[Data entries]
═══
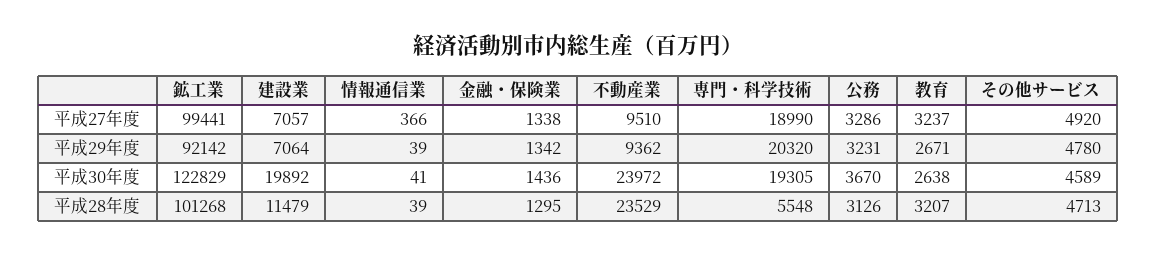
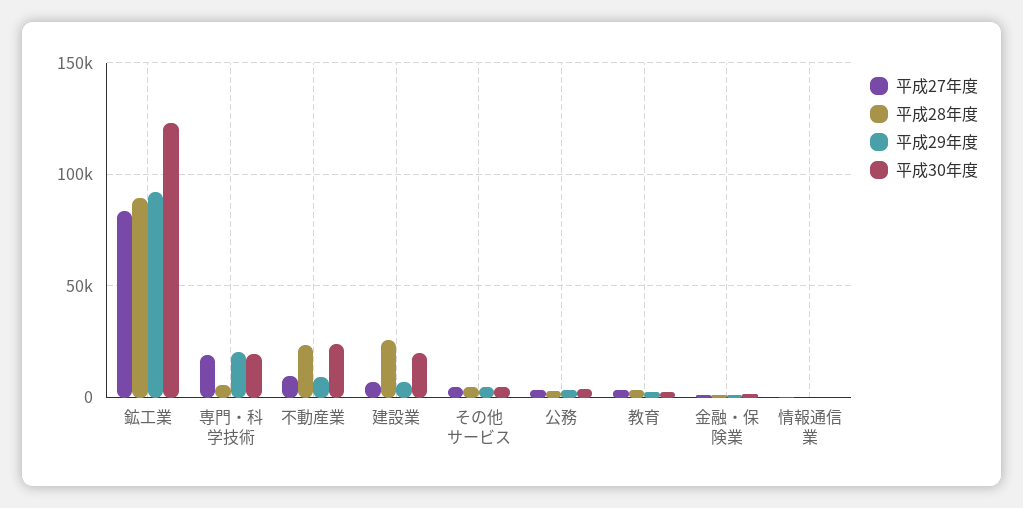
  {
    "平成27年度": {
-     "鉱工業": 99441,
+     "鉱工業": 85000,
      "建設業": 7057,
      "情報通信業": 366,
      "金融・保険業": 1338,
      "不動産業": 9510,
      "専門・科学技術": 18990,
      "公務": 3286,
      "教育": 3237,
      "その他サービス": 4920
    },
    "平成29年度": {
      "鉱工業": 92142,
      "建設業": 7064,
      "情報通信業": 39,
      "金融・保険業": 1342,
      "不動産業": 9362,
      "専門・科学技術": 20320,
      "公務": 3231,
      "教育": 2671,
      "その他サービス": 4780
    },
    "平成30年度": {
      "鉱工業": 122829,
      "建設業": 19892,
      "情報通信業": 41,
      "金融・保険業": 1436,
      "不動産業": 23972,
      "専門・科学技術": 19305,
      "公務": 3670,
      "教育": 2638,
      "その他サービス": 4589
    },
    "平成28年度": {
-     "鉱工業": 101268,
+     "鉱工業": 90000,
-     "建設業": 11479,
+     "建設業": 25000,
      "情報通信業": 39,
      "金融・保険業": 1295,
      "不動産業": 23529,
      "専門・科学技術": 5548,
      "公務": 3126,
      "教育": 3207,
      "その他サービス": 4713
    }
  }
═══
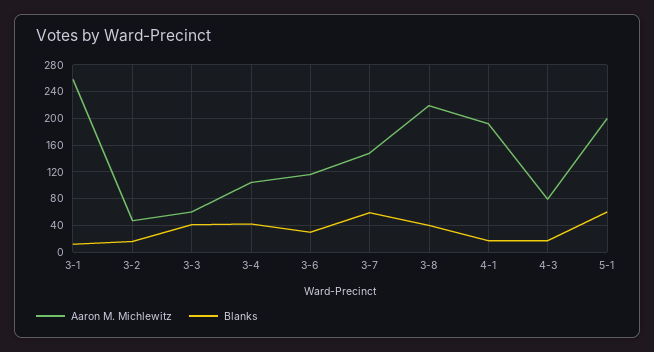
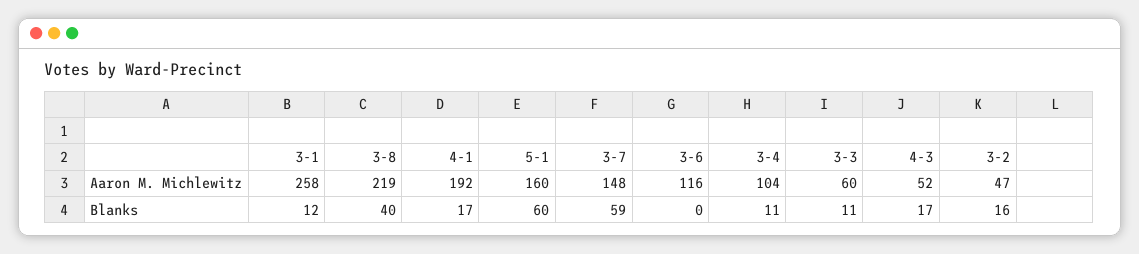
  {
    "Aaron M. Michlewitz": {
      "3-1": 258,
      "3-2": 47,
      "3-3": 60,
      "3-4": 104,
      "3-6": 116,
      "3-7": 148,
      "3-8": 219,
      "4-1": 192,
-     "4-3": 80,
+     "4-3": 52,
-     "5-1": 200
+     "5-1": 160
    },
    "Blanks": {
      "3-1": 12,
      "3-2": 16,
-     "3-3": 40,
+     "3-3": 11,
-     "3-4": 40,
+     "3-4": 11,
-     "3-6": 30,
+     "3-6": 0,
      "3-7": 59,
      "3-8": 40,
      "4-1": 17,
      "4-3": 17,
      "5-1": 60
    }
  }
═══
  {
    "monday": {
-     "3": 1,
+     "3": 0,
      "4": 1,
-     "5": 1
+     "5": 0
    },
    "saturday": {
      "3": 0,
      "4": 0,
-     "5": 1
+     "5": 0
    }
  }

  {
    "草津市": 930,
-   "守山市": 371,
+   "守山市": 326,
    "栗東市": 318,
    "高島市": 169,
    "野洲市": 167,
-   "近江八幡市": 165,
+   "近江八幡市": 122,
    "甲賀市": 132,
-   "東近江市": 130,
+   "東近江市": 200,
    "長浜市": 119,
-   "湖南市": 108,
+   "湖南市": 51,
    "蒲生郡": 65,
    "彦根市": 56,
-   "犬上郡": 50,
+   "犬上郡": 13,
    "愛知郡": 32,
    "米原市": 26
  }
═══
WORK REQUIRED = Reproduce each line of the records in which the word "その他サービス" appears.

RESULT OF THIS EXERCISE =
      "その他サービス": 4920
      "その他サービス": 4780
      "その他サービス": 4589
      "その他サービス": 4713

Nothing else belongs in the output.